Doc kept his head down and raised a little family. Richard Mueller (Laurence Fishburne, John Wick: Chapter 2) found God and became the Reverend Mueller. Sal Nealon (Bryan Cranston, The Infiltrator) stayed angry and opened a bar to continue to snipe at the world. Enlisting his old friends to help collect his son’s remains and help bury him at Arlington National Cemetery, Doc and the crew catch up, reflect, and shake their heads that all those lessons learned from their generation were for naught. Making the tragedy palatable, there is a thick comedic layer hanging out on top to lessen any real, sour feelings which may poke their head through the protective laughter shield.

Cranston is the group’s comedian and fuss bucket where in one breath he rails against the ‘ragheads’ but recognizes the same propaganda slogans like, “Fight ‘em over there so we don’t have to fight ‘em here.” Sal persistently pokes at the Reverend because a new found faith in God is too easy to soothe one’s demons. Sal opines they’ve all sinned, so take it like a man and lean on alcohol to get you through until your number is up. He knows exactly how to burrow under Mueller’s skin to revive the long-buried hellion hiding beneath the Reverend’s robes. Obviously catering to the baby boomers who remember what America looked like during Vietnam, Linklater uses the 2003 setting to mock the cell phone invasion and that “trash mouth” rapper, Eminem. Sal says all the same, naughty words Eminem does, but in his day, it was Motown on the radio.
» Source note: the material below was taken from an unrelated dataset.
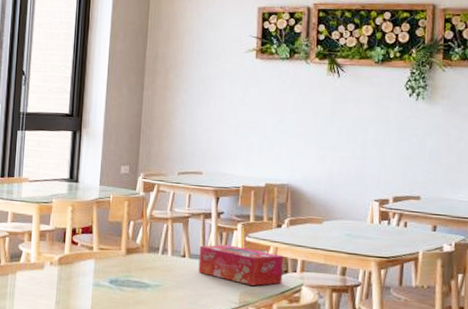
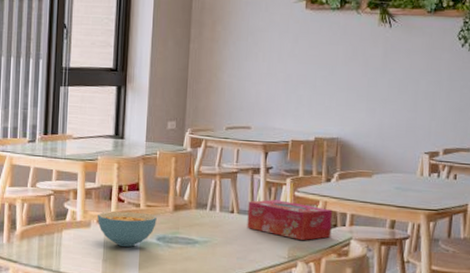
cereal bowl: none [51,253,109,289] -> present [97,211,157,247]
These little innuendos and cultural barbs mean Last Flag Flying caters to an earlier generation than the one which actually fought in Iraq; it’s not for them. The road crew on their way to bury a kid finally reached the age where their memories are all reflection and nostalgia rather than simply ‘what happened’. Juxtaposing two wars which echo one another, Linklater avoids the immediate, mission-focused war movie plot (think Jarhead, The Hurt Locker, and American Sniper) to examine war’s long-term effects and what it does to the men who come home and who cope with surviving those who remained behind. Be it religion, family, or booze, these are the forgotten ones who paid the bill politicians keep charging.